Mais c’est avec la Hongrie de Victor Orban solidement réélu début avril que les relations avec la Chine sont les plus étroites, en même temps qu’elles sont les plus controversées en Europe.

Le cas hongrois.

Depuis 2010, la Hongrie, membre de l’UE, est critiquée en Europe pour être une « démocratie illibérale », un quasi État à parti unique au cœur de l’Europe. Se distanciant de ses alliés démocratiques européens traditionnels, la Hongrie qui reproche à Bruxelles son dogmatisme et l’accuse de se mêler de ses affaires intérieures, se rapproche d’autres pays non démocratiques tels que la Russie, la Turquie et la Chine.

En septembre 2018, la tension entre la Hongrie et l’UE s’est aggravée lorsqu’un vote du Parlement européen a déclenché la mise en œuvre de l’article 7 du traité sur l’Union européenne, pouvant à terme menacer l’attribution des financements européens et les droits de vote de la Hongrie dans l’UE.

En novembre 2020, Budapest a bloqué le budget de l’UE, y compris un programme de secours COVID-19, s’opposant à une disposition qui subordonnerait les fonds au respect par un pays des normes démocratiques.
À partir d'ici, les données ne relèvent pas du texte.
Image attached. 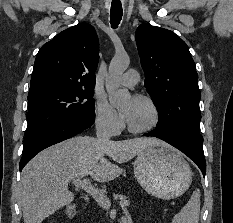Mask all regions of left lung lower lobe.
Returning <instances> with one entry per match:
<instances>
[{"instance_id": "obj_1", "label": "left lung lower lobe", "mask_w": 233, "mask_h": 223, "mask_svg": "<svg viewBox=\"0 0 233 223\" xmlns=\"http://www.w3.org/2000/svg\"><path fill=\"white\" fill-rule=\"evenodd\" d=\"M144 136H154L160 138L175 148L186 154L202 171L203 176L206 173V161L203 152V137L200 133L175 131L168 132L162 130H152L145 133Z\"/></svg>"}]
</instances>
Surtout, Orban a mis son veto à plusieurs déclarations de l’UE critiquant la Chine pour ses actions à Hong Kong, le non-respect du droit de la mer en mer de Chine méridionale et les répressions contre les Ouïghours. Récemment enfin, s’alignant sur la proximité entre Moscou et Pékin, il a entravé l’embargo européen sur le pétrole russe qu’il considère comme une ligne rouge.

Parmi les coopérations les plus controversées entre Budapest et Pékin, figurent la promotion par V. Orban lui-même des vaccins chinois SINOPHARM pourtant réputés moins efficaces et surtout le projet, financé par un prêt chinois d’1,5 Md d’€, d’installer à Budapest un campus de l’Université Fudan de Shanghai, pouvant accueillir d’ici 2024, 6000 étudiants, sur un terrain initialement dédié à une résidence universitaire.

En janvier 2022, François Venne, chercheur franco-américain au CEPA (Center for European Policy Analysis) (lire : China in Hungary : Real Threat or False Alarm ?) faisait l’analyse de la coopération sino-hongroise et des défis qu’elle pose à l’Europe et à la relation transatlantique, en dépit de la faiblesse des relations commerciales dont le haut du pavé est, de très loin, tenu par l’Allemagne, premier partenaire commercial de Budapest avec plus de 25 % de ses échanges quand celles avec la Chine plafonnent à 6%. (Stat 2019).

La même faiblesse se constate si on considère le stock cumulé des investissements chinois 2000 – 2020 qui dépasse à peine 3 Mds de $ pour un total voisin de 110 Mds de $.

Néanmoins telle qu’elle est aujourd’hui, la proximité entre Budapest et Pékin et la participation active de la Hongrie aux Nouvelles Routes de la Soie exacerbent les divisions idéologiques et politiques au sein de l’UE et rendent plus difficile une réponse coordonnée de Bruxelles face à la Chine. Enfin, l’utilisation par la Hongrie, en dépit de l’interdiction de Washington, du Chinois Huawei, 25% moins cher à qualité égale, met en relief la faiblesse commerciale des offres européennes, de surcroit rivales entre elles, portées par Nokia et Ericsson.